- _Short task_: Copy out every line of the entries below word for word, but leave out the pictures.

- _Data provided_:
───

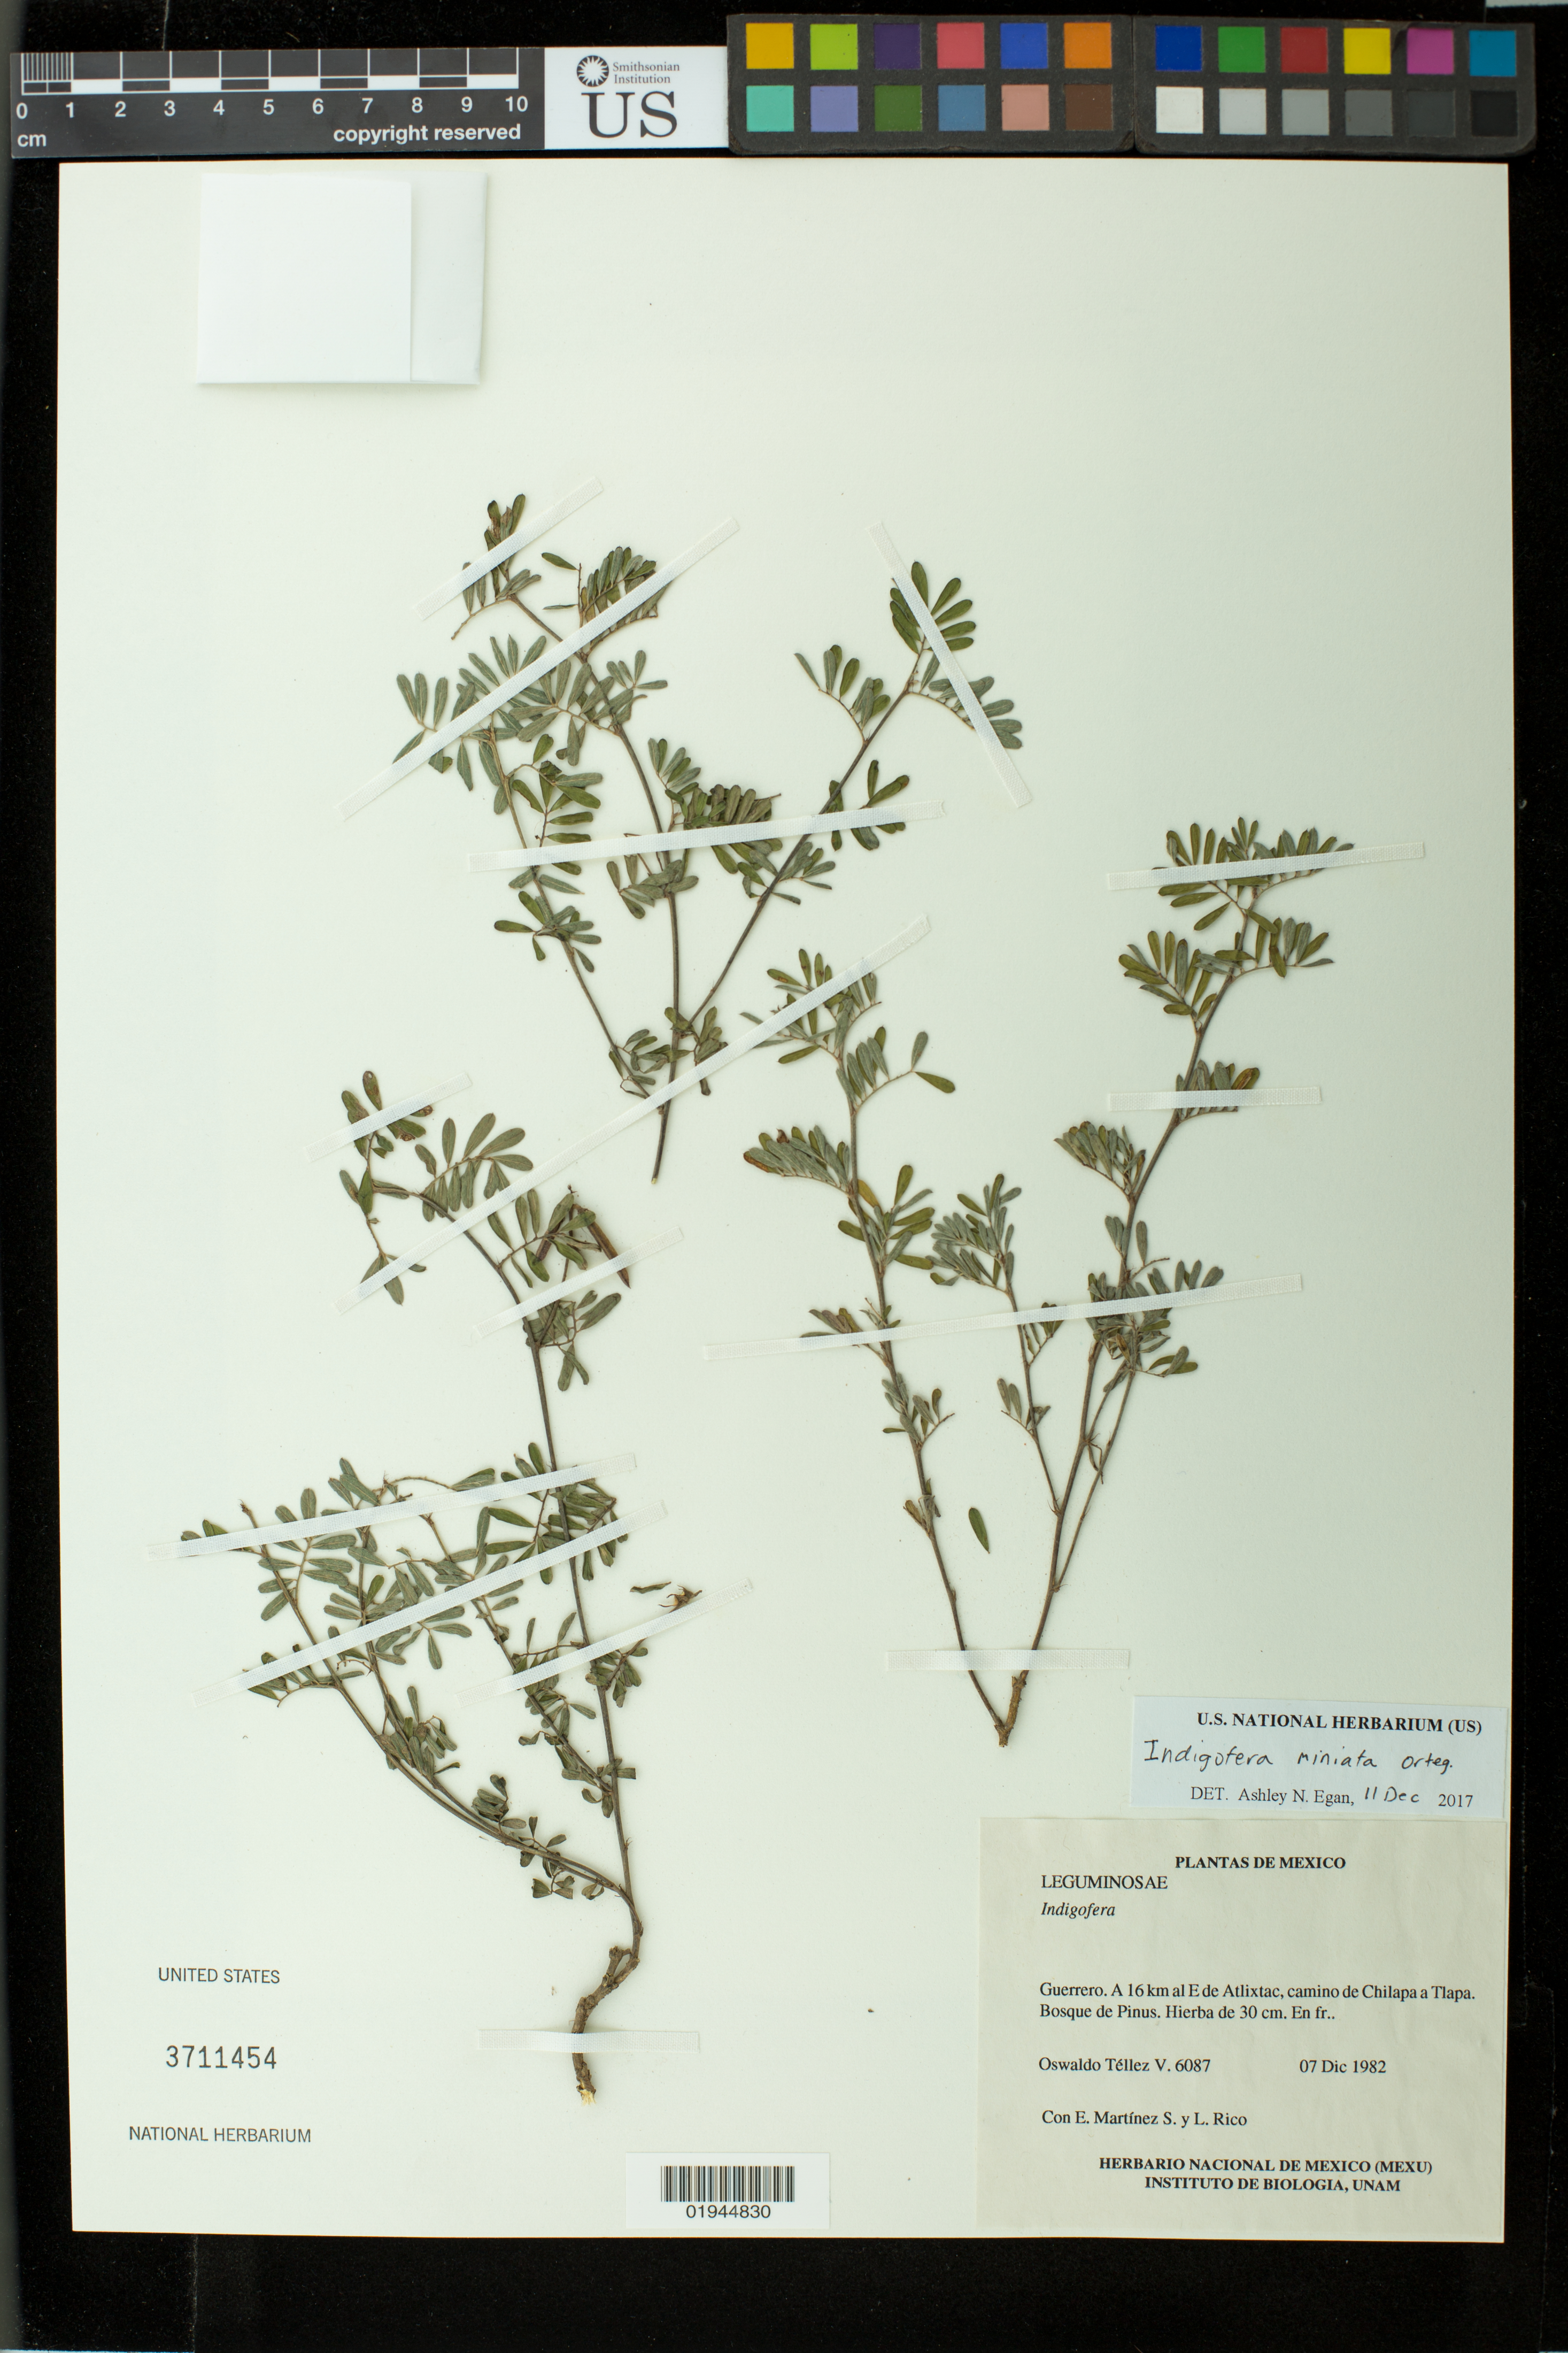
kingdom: Plantae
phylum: Tracheophyta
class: Magnoliopsida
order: Fabales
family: Fabaceae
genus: Indigofera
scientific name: Indigofera miniata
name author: Orteg.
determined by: Egan, Ashley N., (US), Smithsonian Institution - National Museum of Natural History (UNITED STATES)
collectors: O. Téllez V., E. M. Martínez S. & L. Rico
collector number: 6087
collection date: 1982-12-07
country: Mexico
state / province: Guerrero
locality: A 16 km al E de Atlixtac, camino de Chilapa a Tlapa. Bosque de Pinus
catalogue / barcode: US 3711454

───

- _Solution for this exercise_:
kingdom: Plantae
phylum: Tracheophyta
class: Magnoliopsida
order: Fabales
family: Fabaceae
genus: Indigofera
scientific name: Indigofera miniata
name author: Orteg.
determined by: Egan, Ashley N., (US), Smithsonian Institution - National Museum of Natural History (UNITED STATES)
collectors: O. Téllez V., E. M. Martínez S. & L. Rico
collector number: 6087
collection date: 1982-12-07
country: Mexico
state / province: Guerrero
locality: A 16 km al E de Atlixtac, camino de Chilapa a Tlapa. Bosque de Pinus
catalogue / barcode: US 3711454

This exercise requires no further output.